# A toni and guy hairdressers equivalent?



## Soldierxx (Mar 17, 2013)

I know they have Toni and Guy in spain but the closest to me is 200 miles away. If it comes down to it, I will travel 200 miles but I would prefer something closer. Is there a high end hairdressers similar to Toni and Guy? Preferably where they can speak English so I can explain what I want doing. Is there a well known chain here?


----------



## xabiaxica (Jun 23, 2009)

Soldierxx said:


> I know they have Toni and Guy in spain but the closest to me is 200 miles away. If it comes down to it, I will travel 200 miles but I would prefer something closer. Is there a high end hairdressers similar to Toni and Guy? Preferably where they can speak English so I can explain what I want doing. Is there a well known chain here?


where are you?

my hairdresser is a former Toni & Guy trainer..........


----------



## Soldierxx (Mar 17, 2013)

I am at Fuengirola


----------



## xabiaxica (Jun 23, 2009)

Soldierxx said:


> I am at Fuengirola


ahhh nearly 600km...........


----------



## thrax (Nov 13, 2008)

I'm told that there are some very good hairdressers in Fuengirola but as I don't use them I have no idea. There is a very good one in Nerja....


----------



## jojo (Sep 20, 2007)

Theres a place in Benalmadena pueblo that has a former "toni and Guy" I believe???? Send a PM to this lady - she knows all there is to know about hairdressing etc in the Fuengirola/benalmadena area Expat Forum For People Moving Overseas And Living Abroad - View Profile: natalieml

Jo xxx


----------



## natalieml (May 9, 2010)

I've sent her a PM - Alex is ex Toni and Guy Puerto Banus so should be high end enough. LOL



jojo said:


> Theres a place in Benalmadena pueblo that has a former "toni and Guy" I believe???? Send a PM to this lady - she knows all there is to know about hairdressing etc in the Fuengirola/benalmadena area Expat Forum For People Moving Overseas And Living Abroad - View Profile: natalieml
> 
> Jo xxx


----------



## mrypg9 (Apr 26, 2008)

Problem with T and G is that they're franchises aren't they? Quality can vary. 

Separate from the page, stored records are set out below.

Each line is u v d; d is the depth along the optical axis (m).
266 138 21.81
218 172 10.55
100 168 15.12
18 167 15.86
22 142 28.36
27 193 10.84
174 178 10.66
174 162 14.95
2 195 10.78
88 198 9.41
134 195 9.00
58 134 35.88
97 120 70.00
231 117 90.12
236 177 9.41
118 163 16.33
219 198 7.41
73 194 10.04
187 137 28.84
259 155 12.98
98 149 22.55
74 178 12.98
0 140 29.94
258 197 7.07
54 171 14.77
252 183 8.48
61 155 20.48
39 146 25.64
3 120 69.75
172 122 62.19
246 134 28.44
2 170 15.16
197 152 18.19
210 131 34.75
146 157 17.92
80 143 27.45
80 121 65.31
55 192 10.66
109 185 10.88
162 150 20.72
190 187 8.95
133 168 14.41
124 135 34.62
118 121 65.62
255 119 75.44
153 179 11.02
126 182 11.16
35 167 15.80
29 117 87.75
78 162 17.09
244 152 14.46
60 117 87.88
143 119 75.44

There are very many good hairstylists in the Marbella/PB area, not chains. Some good hotels have top-class cutters too. I believe the 5 star Kempinski Estepona has a salon..

I do understand your desire for a good stylist/cutter. When we lived in Prague the exchange rate was so in favour of the £ that we could afford the very best Prague could offer, certainly up to Mayfair/West End standard. Leaving our stylist was quite a wrench and we worried about finding a quality replacement for a reasonable price - we paid in Prague what would have been the equivalent of £400 in London but because of the £/Czech crown rate it cost around a quarter of that.

Well, we can't afford those prices in euros but we did find a small, independent stylist who is very good and relatively inexpensive.

Good luck!


----------